Just daunting are the challenges derived from austerity itself, as cuts to public universities continue to force a re-definition of the social and political purpose of a college education. While the withdrawal of state funding to public universities across United States in the immediate aftermath of the great recession of 2008 was dramatic, it followed on a long-term trend. State spending has rebounded somewhat in the last few years, but it is still below 2008 levels and therefore still well below historical commitments. According to a report by the American Council of Education (Mortenson 2012), the decline in per state support for public colleges and universities in the United States between 1980 and 2011 has ranged from 14.8% to 69.4% Tuition rates have risen to cover the gap, putting the onus of financing state universities squarely on students. Individual institutions have become increasingly enrollment driven; programs new and old, in other words, must pay for themselves, usually through tuition and fees paid by students. Other trends have followed: the increasing reliance on contingent faculty to save on labor costs, spiraling student debt, increasing emphasis on vocational-style programs that offer the prospect of career advancement, and the related strain on the liberal arts (Mitchell et al. 2017).

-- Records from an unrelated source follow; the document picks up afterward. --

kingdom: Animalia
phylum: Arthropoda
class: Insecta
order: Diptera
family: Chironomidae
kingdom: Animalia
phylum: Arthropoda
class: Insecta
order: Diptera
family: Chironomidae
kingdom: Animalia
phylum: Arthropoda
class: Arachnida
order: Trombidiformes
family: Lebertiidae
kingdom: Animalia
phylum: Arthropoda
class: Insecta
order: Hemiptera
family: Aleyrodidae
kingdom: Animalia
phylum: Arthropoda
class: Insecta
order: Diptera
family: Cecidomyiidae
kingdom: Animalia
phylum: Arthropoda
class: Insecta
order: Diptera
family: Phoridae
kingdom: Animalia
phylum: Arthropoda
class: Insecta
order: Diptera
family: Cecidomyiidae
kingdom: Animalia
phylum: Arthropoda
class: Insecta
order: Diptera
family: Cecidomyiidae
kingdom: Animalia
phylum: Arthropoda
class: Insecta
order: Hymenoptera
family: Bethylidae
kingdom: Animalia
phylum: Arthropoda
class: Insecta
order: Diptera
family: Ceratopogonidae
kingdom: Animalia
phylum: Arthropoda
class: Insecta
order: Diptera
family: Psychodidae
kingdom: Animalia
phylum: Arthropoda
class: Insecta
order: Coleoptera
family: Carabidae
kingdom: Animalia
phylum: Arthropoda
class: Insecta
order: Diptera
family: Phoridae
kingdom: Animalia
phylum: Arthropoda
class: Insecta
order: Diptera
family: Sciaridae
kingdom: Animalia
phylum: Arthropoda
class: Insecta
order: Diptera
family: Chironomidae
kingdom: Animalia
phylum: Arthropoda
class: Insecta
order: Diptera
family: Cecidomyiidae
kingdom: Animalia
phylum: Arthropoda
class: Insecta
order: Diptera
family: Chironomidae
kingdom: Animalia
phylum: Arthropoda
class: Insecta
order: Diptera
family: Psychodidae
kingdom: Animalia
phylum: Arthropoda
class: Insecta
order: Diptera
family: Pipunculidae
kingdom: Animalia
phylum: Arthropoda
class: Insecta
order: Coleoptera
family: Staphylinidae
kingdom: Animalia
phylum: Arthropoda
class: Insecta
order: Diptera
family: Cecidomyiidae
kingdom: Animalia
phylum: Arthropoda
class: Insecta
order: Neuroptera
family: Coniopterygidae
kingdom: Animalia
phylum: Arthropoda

The upshot, according to the Chronicle of Higher Education, is that institutions that were once viewed as worthy of collective investment for the greater good are increasingly treated as vehicles delivering a personal benefit to students, who ought therefore to foot the bill themselves (Fischer & Stripling 2014). Of course, it is never put so plainly in the context of the daily life of an American public university. But what is clear, from our situation at the Labor Center, is that our program seems to confound administrators who, given declining enrollments across the college and stagnant if not declining support from the state of New York, are single-minded in their search for efficiencies. At the Center we often discuss possible extensions of our degree granting labor studies programs: certificate programs and/or workshops on organizing, leadership, alternative economic development strategies, or popular economics, for example, which might provide ways to re-connect with former students still in the union, and perhaps carry our mission of political education to other workers in the area. But it risky for us to commit time and resources to such projects when both are already spread so thin. Austerity is the shaping context of our work, just as it is for our students.